Yet another aside, although a bit off topic for this thread, I just received this news bite from the National Center for Policy Analysis. NCPA has a daily news digest they send out Mon- Fri. Usually five or six items each day on different issues. I recommend subscribing. It is free. One of the items today was on uninsured in the country. Their synopsis with links to the original article is below:

UNINSURED AND UNLAWFUL
------------------------------------------------------------------------

The Census Bureau's Survey of Income and Program Participation found
that 19 million Americans go without insurance for a full year. Many,
however, are illegal immigrants, says Investor's Business Daily (IBD).

States with the highest concentrations of uninsured tend to be the
border states with Mexico and their neighbors, and other states where
there are large populations of illegal immigrants (New York, Florida,
Illinois).

__Problem statement__: Please continue the post about uninsured Americans and illegal immigration, picking up right after its last sentence.

__Data items__:
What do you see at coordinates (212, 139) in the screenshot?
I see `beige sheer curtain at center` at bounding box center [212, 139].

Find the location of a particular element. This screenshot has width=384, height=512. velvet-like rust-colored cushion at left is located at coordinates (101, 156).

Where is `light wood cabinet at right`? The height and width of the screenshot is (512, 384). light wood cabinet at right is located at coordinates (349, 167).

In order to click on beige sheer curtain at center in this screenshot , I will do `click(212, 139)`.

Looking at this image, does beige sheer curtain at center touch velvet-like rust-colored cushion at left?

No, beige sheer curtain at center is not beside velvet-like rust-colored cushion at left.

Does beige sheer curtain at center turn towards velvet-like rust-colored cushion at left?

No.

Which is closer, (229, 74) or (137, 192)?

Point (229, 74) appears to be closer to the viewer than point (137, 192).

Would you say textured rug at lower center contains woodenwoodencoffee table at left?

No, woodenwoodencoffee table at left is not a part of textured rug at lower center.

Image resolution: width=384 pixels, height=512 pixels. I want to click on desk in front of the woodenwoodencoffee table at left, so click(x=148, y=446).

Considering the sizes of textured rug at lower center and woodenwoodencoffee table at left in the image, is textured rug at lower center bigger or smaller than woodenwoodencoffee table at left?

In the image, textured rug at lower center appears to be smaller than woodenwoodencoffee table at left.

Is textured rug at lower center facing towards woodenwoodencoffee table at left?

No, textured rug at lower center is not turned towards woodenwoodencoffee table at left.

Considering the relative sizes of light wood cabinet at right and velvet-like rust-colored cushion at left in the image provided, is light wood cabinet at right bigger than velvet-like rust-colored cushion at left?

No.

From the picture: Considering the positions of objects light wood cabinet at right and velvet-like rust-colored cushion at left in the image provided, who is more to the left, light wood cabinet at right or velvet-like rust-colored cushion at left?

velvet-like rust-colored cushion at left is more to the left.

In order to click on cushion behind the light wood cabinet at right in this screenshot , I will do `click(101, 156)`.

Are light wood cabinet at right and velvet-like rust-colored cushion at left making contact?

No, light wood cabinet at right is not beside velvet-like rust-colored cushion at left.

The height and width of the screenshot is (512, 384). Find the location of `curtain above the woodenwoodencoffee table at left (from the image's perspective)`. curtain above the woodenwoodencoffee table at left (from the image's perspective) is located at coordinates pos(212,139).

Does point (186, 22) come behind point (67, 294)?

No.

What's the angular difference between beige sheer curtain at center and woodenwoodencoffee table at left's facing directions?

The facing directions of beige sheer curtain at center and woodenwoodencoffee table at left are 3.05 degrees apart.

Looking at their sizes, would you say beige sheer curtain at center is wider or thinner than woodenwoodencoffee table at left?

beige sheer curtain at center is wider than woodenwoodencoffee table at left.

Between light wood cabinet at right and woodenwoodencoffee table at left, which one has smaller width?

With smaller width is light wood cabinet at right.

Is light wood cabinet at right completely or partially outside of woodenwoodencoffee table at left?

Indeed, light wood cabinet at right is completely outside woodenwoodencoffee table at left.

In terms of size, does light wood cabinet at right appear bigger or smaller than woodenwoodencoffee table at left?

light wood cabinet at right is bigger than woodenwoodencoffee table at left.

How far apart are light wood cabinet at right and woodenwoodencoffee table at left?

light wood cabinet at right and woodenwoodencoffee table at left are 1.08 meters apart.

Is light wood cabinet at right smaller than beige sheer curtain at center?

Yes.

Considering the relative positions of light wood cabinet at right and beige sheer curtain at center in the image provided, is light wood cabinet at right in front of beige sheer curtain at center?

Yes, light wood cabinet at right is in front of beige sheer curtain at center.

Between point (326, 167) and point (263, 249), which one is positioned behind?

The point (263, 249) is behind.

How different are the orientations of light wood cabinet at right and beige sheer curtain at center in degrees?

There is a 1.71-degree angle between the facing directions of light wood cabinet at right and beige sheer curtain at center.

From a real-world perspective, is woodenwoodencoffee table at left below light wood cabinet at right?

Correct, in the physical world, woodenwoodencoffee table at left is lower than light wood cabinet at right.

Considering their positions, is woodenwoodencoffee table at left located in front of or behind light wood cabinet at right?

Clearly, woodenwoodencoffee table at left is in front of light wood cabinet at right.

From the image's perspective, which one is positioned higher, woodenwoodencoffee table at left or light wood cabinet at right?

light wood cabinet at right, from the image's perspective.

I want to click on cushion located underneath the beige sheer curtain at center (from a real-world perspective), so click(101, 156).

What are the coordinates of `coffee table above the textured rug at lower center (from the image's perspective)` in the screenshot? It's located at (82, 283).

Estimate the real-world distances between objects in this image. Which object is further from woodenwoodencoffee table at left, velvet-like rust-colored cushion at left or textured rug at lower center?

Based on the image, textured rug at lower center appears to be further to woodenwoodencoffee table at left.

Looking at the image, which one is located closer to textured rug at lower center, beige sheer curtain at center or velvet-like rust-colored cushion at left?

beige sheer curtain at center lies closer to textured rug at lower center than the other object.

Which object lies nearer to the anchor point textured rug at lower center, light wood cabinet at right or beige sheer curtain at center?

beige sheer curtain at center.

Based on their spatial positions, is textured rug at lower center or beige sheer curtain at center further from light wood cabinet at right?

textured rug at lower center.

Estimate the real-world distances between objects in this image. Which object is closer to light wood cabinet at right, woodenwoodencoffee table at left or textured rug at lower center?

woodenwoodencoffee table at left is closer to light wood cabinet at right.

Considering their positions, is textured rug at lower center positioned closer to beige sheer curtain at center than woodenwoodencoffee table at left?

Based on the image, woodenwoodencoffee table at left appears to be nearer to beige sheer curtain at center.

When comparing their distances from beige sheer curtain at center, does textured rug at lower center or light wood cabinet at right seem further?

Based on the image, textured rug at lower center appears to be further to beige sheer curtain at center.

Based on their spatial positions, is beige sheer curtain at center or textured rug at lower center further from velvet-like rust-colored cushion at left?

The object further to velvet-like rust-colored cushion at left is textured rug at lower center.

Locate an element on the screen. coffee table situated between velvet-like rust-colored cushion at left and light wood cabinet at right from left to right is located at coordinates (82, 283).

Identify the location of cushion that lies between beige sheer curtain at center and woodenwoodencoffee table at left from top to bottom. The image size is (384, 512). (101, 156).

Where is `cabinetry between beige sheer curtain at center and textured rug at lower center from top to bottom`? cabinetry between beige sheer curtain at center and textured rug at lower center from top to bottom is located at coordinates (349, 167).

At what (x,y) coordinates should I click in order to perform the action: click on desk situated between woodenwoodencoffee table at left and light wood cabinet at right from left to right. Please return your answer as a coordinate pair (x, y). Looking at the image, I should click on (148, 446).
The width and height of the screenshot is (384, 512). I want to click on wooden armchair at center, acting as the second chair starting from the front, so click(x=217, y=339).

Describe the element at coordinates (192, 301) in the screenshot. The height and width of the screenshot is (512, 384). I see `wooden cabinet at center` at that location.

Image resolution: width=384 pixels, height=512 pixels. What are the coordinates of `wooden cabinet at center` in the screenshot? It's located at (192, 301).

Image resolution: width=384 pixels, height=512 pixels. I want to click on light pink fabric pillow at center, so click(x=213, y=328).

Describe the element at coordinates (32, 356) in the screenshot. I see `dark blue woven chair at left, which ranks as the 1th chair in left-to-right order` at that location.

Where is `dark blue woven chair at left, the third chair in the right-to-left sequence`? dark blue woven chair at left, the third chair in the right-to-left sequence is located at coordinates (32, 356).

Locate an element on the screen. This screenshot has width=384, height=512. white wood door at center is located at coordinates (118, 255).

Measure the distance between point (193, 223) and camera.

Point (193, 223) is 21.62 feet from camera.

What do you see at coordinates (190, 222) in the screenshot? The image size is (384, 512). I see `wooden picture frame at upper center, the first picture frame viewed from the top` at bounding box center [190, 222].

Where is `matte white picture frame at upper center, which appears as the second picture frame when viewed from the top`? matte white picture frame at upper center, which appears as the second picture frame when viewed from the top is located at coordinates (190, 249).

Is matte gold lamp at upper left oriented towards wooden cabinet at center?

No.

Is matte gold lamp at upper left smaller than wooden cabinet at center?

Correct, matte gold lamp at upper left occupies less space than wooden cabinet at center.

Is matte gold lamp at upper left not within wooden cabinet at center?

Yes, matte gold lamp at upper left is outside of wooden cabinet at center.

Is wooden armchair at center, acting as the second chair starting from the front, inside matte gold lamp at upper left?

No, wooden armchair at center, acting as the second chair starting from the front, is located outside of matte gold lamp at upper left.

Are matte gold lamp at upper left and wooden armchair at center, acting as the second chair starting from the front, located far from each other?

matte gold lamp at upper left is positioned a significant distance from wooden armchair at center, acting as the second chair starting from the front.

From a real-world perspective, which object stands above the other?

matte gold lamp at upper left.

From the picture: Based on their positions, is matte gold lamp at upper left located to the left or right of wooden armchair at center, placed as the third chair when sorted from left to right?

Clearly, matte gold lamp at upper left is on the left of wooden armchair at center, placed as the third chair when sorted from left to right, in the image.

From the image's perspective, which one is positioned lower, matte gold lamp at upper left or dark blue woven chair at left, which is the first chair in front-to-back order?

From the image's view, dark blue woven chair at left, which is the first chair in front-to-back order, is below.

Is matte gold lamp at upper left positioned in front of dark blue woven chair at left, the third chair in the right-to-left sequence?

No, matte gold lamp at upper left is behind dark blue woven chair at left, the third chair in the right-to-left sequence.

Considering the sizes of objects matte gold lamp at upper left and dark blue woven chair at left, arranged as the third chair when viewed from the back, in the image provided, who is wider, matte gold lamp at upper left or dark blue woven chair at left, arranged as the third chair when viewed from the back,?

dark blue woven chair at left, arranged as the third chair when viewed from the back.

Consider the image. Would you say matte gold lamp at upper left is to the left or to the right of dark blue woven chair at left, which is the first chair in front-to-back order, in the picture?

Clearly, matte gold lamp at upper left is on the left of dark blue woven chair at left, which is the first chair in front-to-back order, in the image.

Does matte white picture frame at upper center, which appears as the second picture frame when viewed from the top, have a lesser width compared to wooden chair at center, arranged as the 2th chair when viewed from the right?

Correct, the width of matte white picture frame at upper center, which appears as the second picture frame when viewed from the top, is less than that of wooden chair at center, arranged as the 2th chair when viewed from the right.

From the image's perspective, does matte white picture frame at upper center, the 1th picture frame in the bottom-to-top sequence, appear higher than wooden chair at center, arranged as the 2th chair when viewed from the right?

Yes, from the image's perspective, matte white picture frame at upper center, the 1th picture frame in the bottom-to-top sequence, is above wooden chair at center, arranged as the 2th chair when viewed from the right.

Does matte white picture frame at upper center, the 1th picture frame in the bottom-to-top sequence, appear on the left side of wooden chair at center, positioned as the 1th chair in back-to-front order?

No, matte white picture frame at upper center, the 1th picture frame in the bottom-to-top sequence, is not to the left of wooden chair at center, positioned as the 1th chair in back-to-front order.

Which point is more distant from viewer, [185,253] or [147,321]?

__Result of the exercise__:
Those who count say there might be as many as 11 million illegal
immigrants in this country. Of the 19 million (or whatever figure is
chosen for the point of argument) who go without insurance for a full
year, how many of them are undocumented workers? It's impossible to know
exactly. But in any case, it would be a large share, says IBD.

What we do know is uninsured undocumented workers are breaking local
governments:

o In Southern California they have contributed to the $1.2 billion
deficit that is plaguing the Los Angeles County Health
Department.

o Last year alone the county spent $340 million to treat uninsured
patients while the state was saddled with $1.4 billion in
unreimbursed health care costs.

o Texas spent $850 million for the same reason, while in Arizona,
the price tag was $400 million.

How to solve this? One answer is to deny treatment to patients who
cannot prove their citizenship or show that they have health insurance.
That is likely to prove to be politically impossible, explains IBD.

A better answer is to secure our borders and to put a lot of pressure on
Mexico to fix its economy. As long as opportunities here are so much
better than opportunities there, desperate people will take the risk to
cross illegally. And our health care problem will only get worse, says
IBD.

Source: Editorial, "Uninsured And Unlawful," Investor's Business Daily,
April 29, 2005; and Survey of Income and Program Participation, U.S.
Census Bureau, July 8, 2004.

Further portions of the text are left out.